*Directions for this task*: Please update the listing below so that "median" becomes "average", keeping every other line unchanged, and leave the pictures out of your answer.

*Information supplied*:

=== Section Start ===

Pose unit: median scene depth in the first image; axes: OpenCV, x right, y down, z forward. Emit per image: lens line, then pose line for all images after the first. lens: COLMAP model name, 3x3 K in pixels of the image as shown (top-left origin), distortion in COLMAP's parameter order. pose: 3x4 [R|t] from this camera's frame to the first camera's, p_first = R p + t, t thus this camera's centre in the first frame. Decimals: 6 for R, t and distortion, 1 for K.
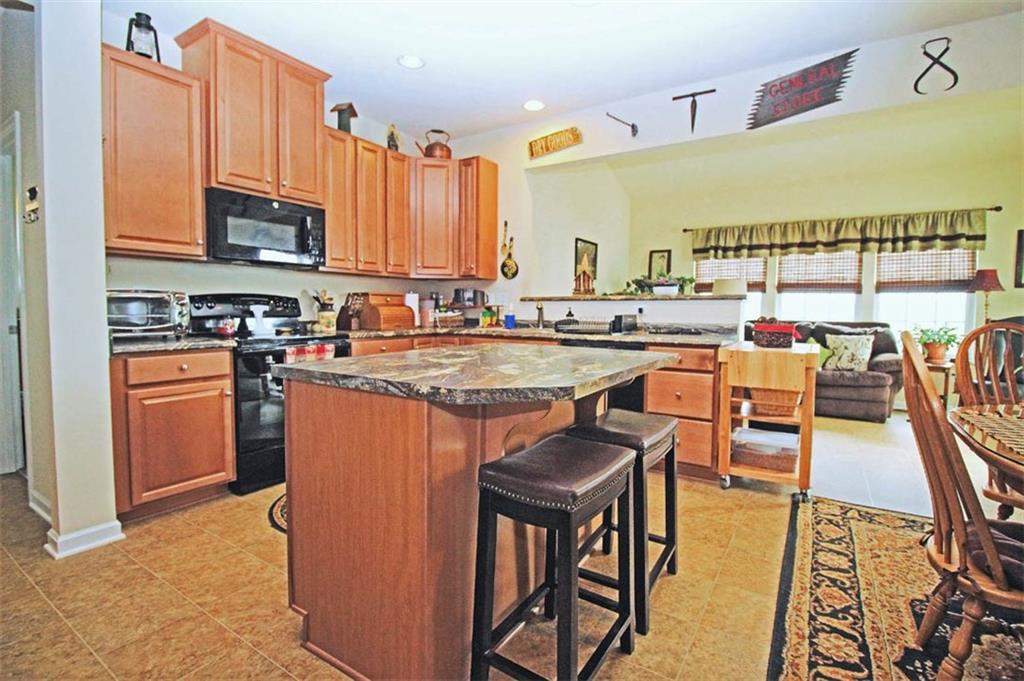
lens RADIAL K [[481.0, 0, 512.0], [0, 481.0, 340.5], [0, 0, 1]] dist [0.000092, -0.000031]
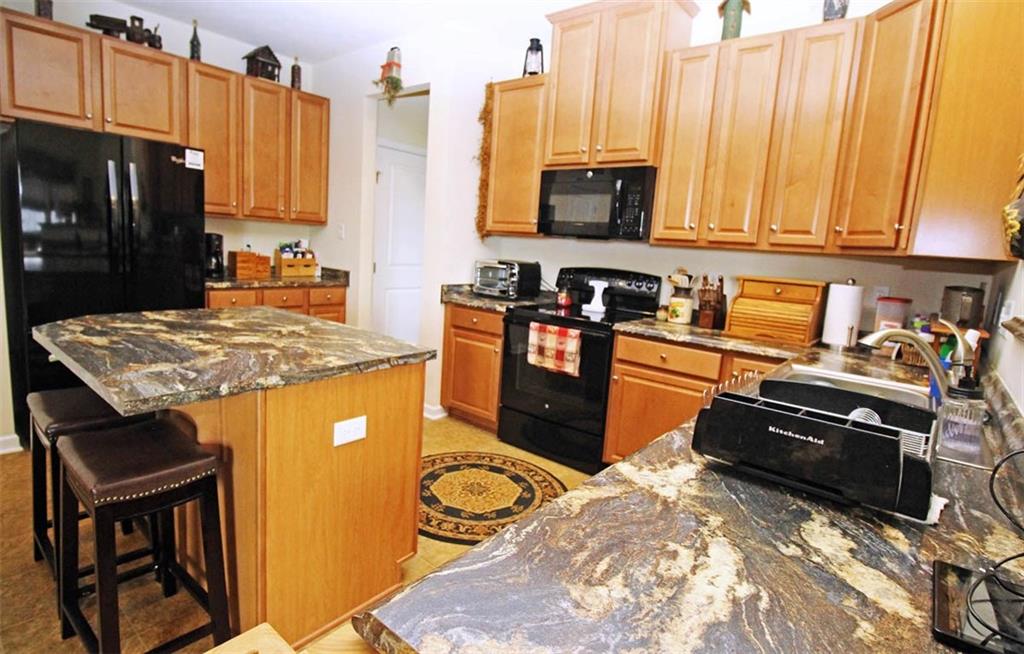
lens RADIAL K [[518.7, 0, 512.8], [0, 518.7, 311.6], [0, 0, 1]] dist [-0.000687, -0.000094]
pose [[-0.108469, 0.118664, -0.986992, 0.566312], [-0.135590, 0.981805, 0.132942, -0.140535], [0.984810, 0.148247, -0.090405, 1.028010]]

=== Section End ===

*Exercise result*:
Pose unit: average scene depth in the first image; axes: OpenCV, x right, y down, z forward. Emit per image: lens line, then pose line for all images after the first. lens: COLMAP model name, 3x3 K in pixels of the image as shown (top-left origin), distortion in COLMAP's parameter order. pose: 3x4 [R|t] from this camera's frame to the first camera's, p_first = R p + t, t thus this camera's centre in the first frame. Decimals: 6 for R, t and distortion, 1 for K.
lens RADIAL K [[481.0, 0, 512.0], [0, 481.0, 340.5], [0, 0, 1]] dist [0.000092, -0.000031]
lens RADIAL K [[518.7, 0, 512.8], [0, 518.7, 311.6], [0, 0, 1]] dist [-0.000687, -0.000094]
pose [[-0.108469, 0.118664, -0.986992, 0.566312], [-0.135590, 0.981805, 0.132942, -0.140535], [0.984810, 0.148247, -0.090405, 1.028010]]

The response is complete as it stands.